Welcome to my 100th post! Milestones, no matter how big or small, deserve celebration, and that’s what I’m doing. I’ll take this as a chance to once again thank people who take the time and read my stuff. You are amazing.
What I aim with this post is neither a full breakdown of Gangsta, nor to unravel a hidden gem. In December, Gangsta’s first volume has been licensed here and I realized I missed the series, thus gave it another spin. I intend to talk about some of the recurring themes that are critical to the story and the relationship between the characters, with a dash of architecture trivia. The first part will focus more on the city structure and societal dynamics, and the second part’s emphasis will be on the interpersonal. Enjoy ~
Gangsta is one of those stories that start genuinely cool but end up making you feel things. And we all know how uncool it is to make people cry. At the center of it all, we have Nicolas and Worick, who are called ‘Handymen’ by the residents of the fictional city Ergastulum. We keep hearing how Ergastulum is a place where one ‘shouldn’t stay for too long’ or there’s no way out since daily life is closely linked with violence and blood. However, as the story progresses, we meet the habitants who enjoy Ergastulum and call it ‘home’, despite the hustle. Ergastulum stands on the shoulders of four big forces: Corsico Family, Monroe Family, Christiano Family, and The Guild. Handymen are not officially tied to any group but just two guys that accept requests from them in turn for money.

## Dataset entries
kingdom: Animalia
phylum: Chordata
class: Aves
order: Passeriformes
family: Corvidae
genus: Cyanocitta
* * *
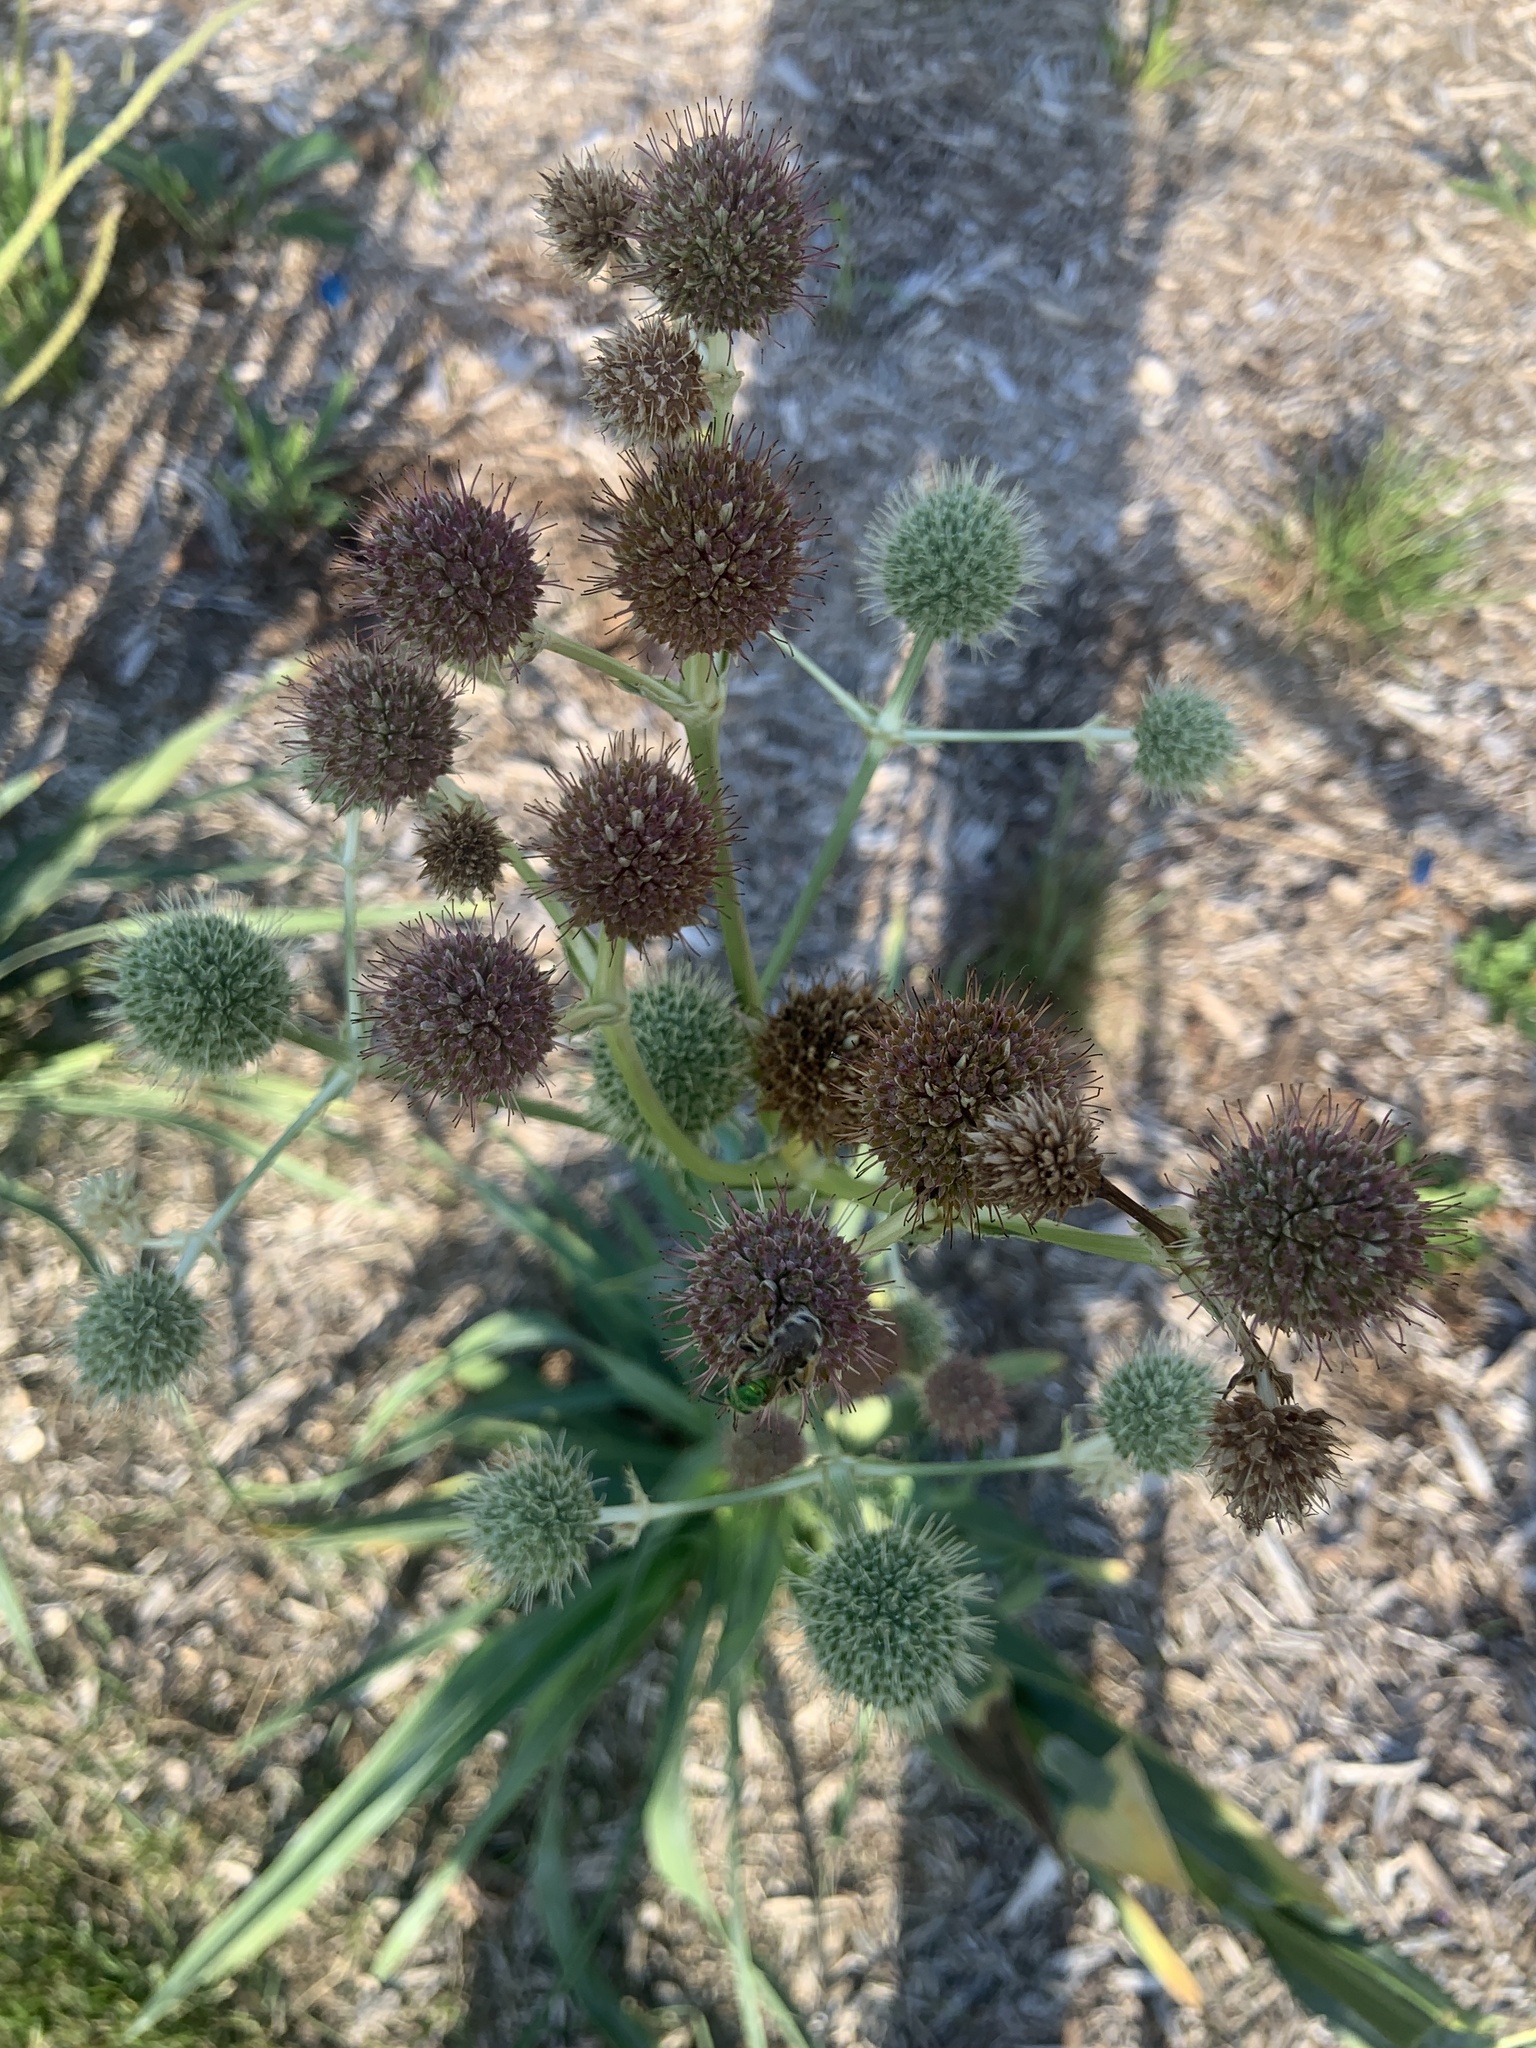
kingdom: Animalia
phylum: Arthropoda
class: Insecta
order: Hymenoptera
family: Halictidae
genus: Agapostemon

## WHAT YOU WILL DO
In the blog post about Gangsta, what do the residents of Ergastulum call Nicolas and Worick?

## OUTPUT OF THE TASK
They call them "Handymen."